There are six common motivators that prompt large donations, said the director of Bolder Giving in a webinar sponsored by The Chronicle of Philanthropy
In a time of economic uncertainty when many nonprofits are seeing donations fall, one way to conquer a potential donor’s concerns about the economy is to learn whether it is personal or national discomfort that causes their reluctance. Learning the source of discomfort could lead to a donor’s realization that the gift should still be made.
So said Jason Franklin, executive director of Bolder Giving, an organization that encourages philanthropy. Franklin and Anika Rahman, president and CEO of the Ms. Foundation for Women, a nonprofit that raises the majority of its $10 million annual budget from big gifts, took questions from attendees at a live Web discussion sponsored by The Chronicle of Philanthropy on how donors can be asked or even challenged to provide major gifts to philanthropic causes.

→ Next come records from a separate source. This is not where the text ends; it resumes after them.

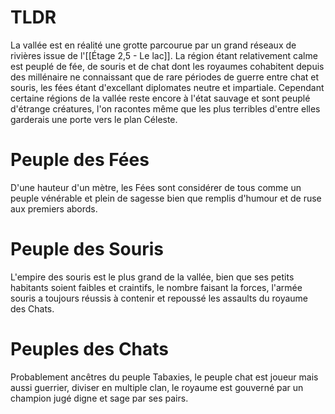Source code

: # TLDR
La vallée est en réalité une grotte parcourue par un grand réseaux de rivières issue de l'[[Étage 2,5 - Le lac]]. La région étant relativement calme est peuplé de fée, de souris et de chat dont les royaumes cohabitent depuis des millénaire ne connaissant que de rare périodes de guerre entre chat et souris, les fées étant d'excellant diplomates neutre et impartiale.
Cependant certaine régions de la vallée reste encore à l'état sauvage et sont peuplé d'étrange créatures, l'on racontes même que les plus terribles d'entre elles garderais une porte vers le plan Céleste.
# Peuple des Fées
D'une hauteur d'un mètre, les Fées sont considérer de tous comme un peuple vénérable et plein de sagesse bien que remplis d'humour et de ruse aux premiers abords.
# Peuple des Souris
L'empire  des souris est le plus grand de la vallée, bien que ses petits habitants soient faibles et craintifs, le nombre faisant la forces, l'armée souris a toujours réussis à contenir et repoussé les assaults du royaume des Chats. 
# Peuples des Chats
Probablement ancêtres du peuple Tabaxies, le peuple chat est joueur mais aussi guerrier, diviser en multiple clan, le royaume est gouverné par un champion jugé digne et sage par ses pairs.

Citing a number of donors he’s talked with, Franklin said that it was important to get more information about a refusal from a donor who cites the economy as a factor.
“I've talked with several donors who were feeling uncertain,” Franklin said in the discussion, “but after talking realized that they were doing fine and in fact felt drawn to give more in a time of overall economic uncertainty because they had the comfort and stability to give.”
Franklin also suggested the possibility that fundraisers “close enough to certain donors … suggest that they engage their financial planners to see what is possible for their giving.”
Becoming involved in the process of helping a client engage in philanthropy can be rewarding for both advisor and client, particularly since the relationship could involve one or more of the six factors Franklin cited as being common motivators “that [prompt] people to ‘give big.’”
Those six factors, Franklin said, are:
- when donors have a life-changing experience
- when they feel confident that they have enough in assets to donate some portion of those assets
- when they feel a particular connection to a cause, community or identity
- when they have inspiring role models for philanthropy
- when they're actually invited to make a big donation
- when they are given ongoing support for donating.
Clients who want to do more, or advisors who would like to help them get started or boost their level of giving, could also check out donor networks that can provide peer support.
Rahman also suggested that “the best way to increase giving from an existing major donor is to focus in on what they are interested in and making the best case for why increasing their giving will help them better achieve their goals.” Emotional connectivity, she added, is the key.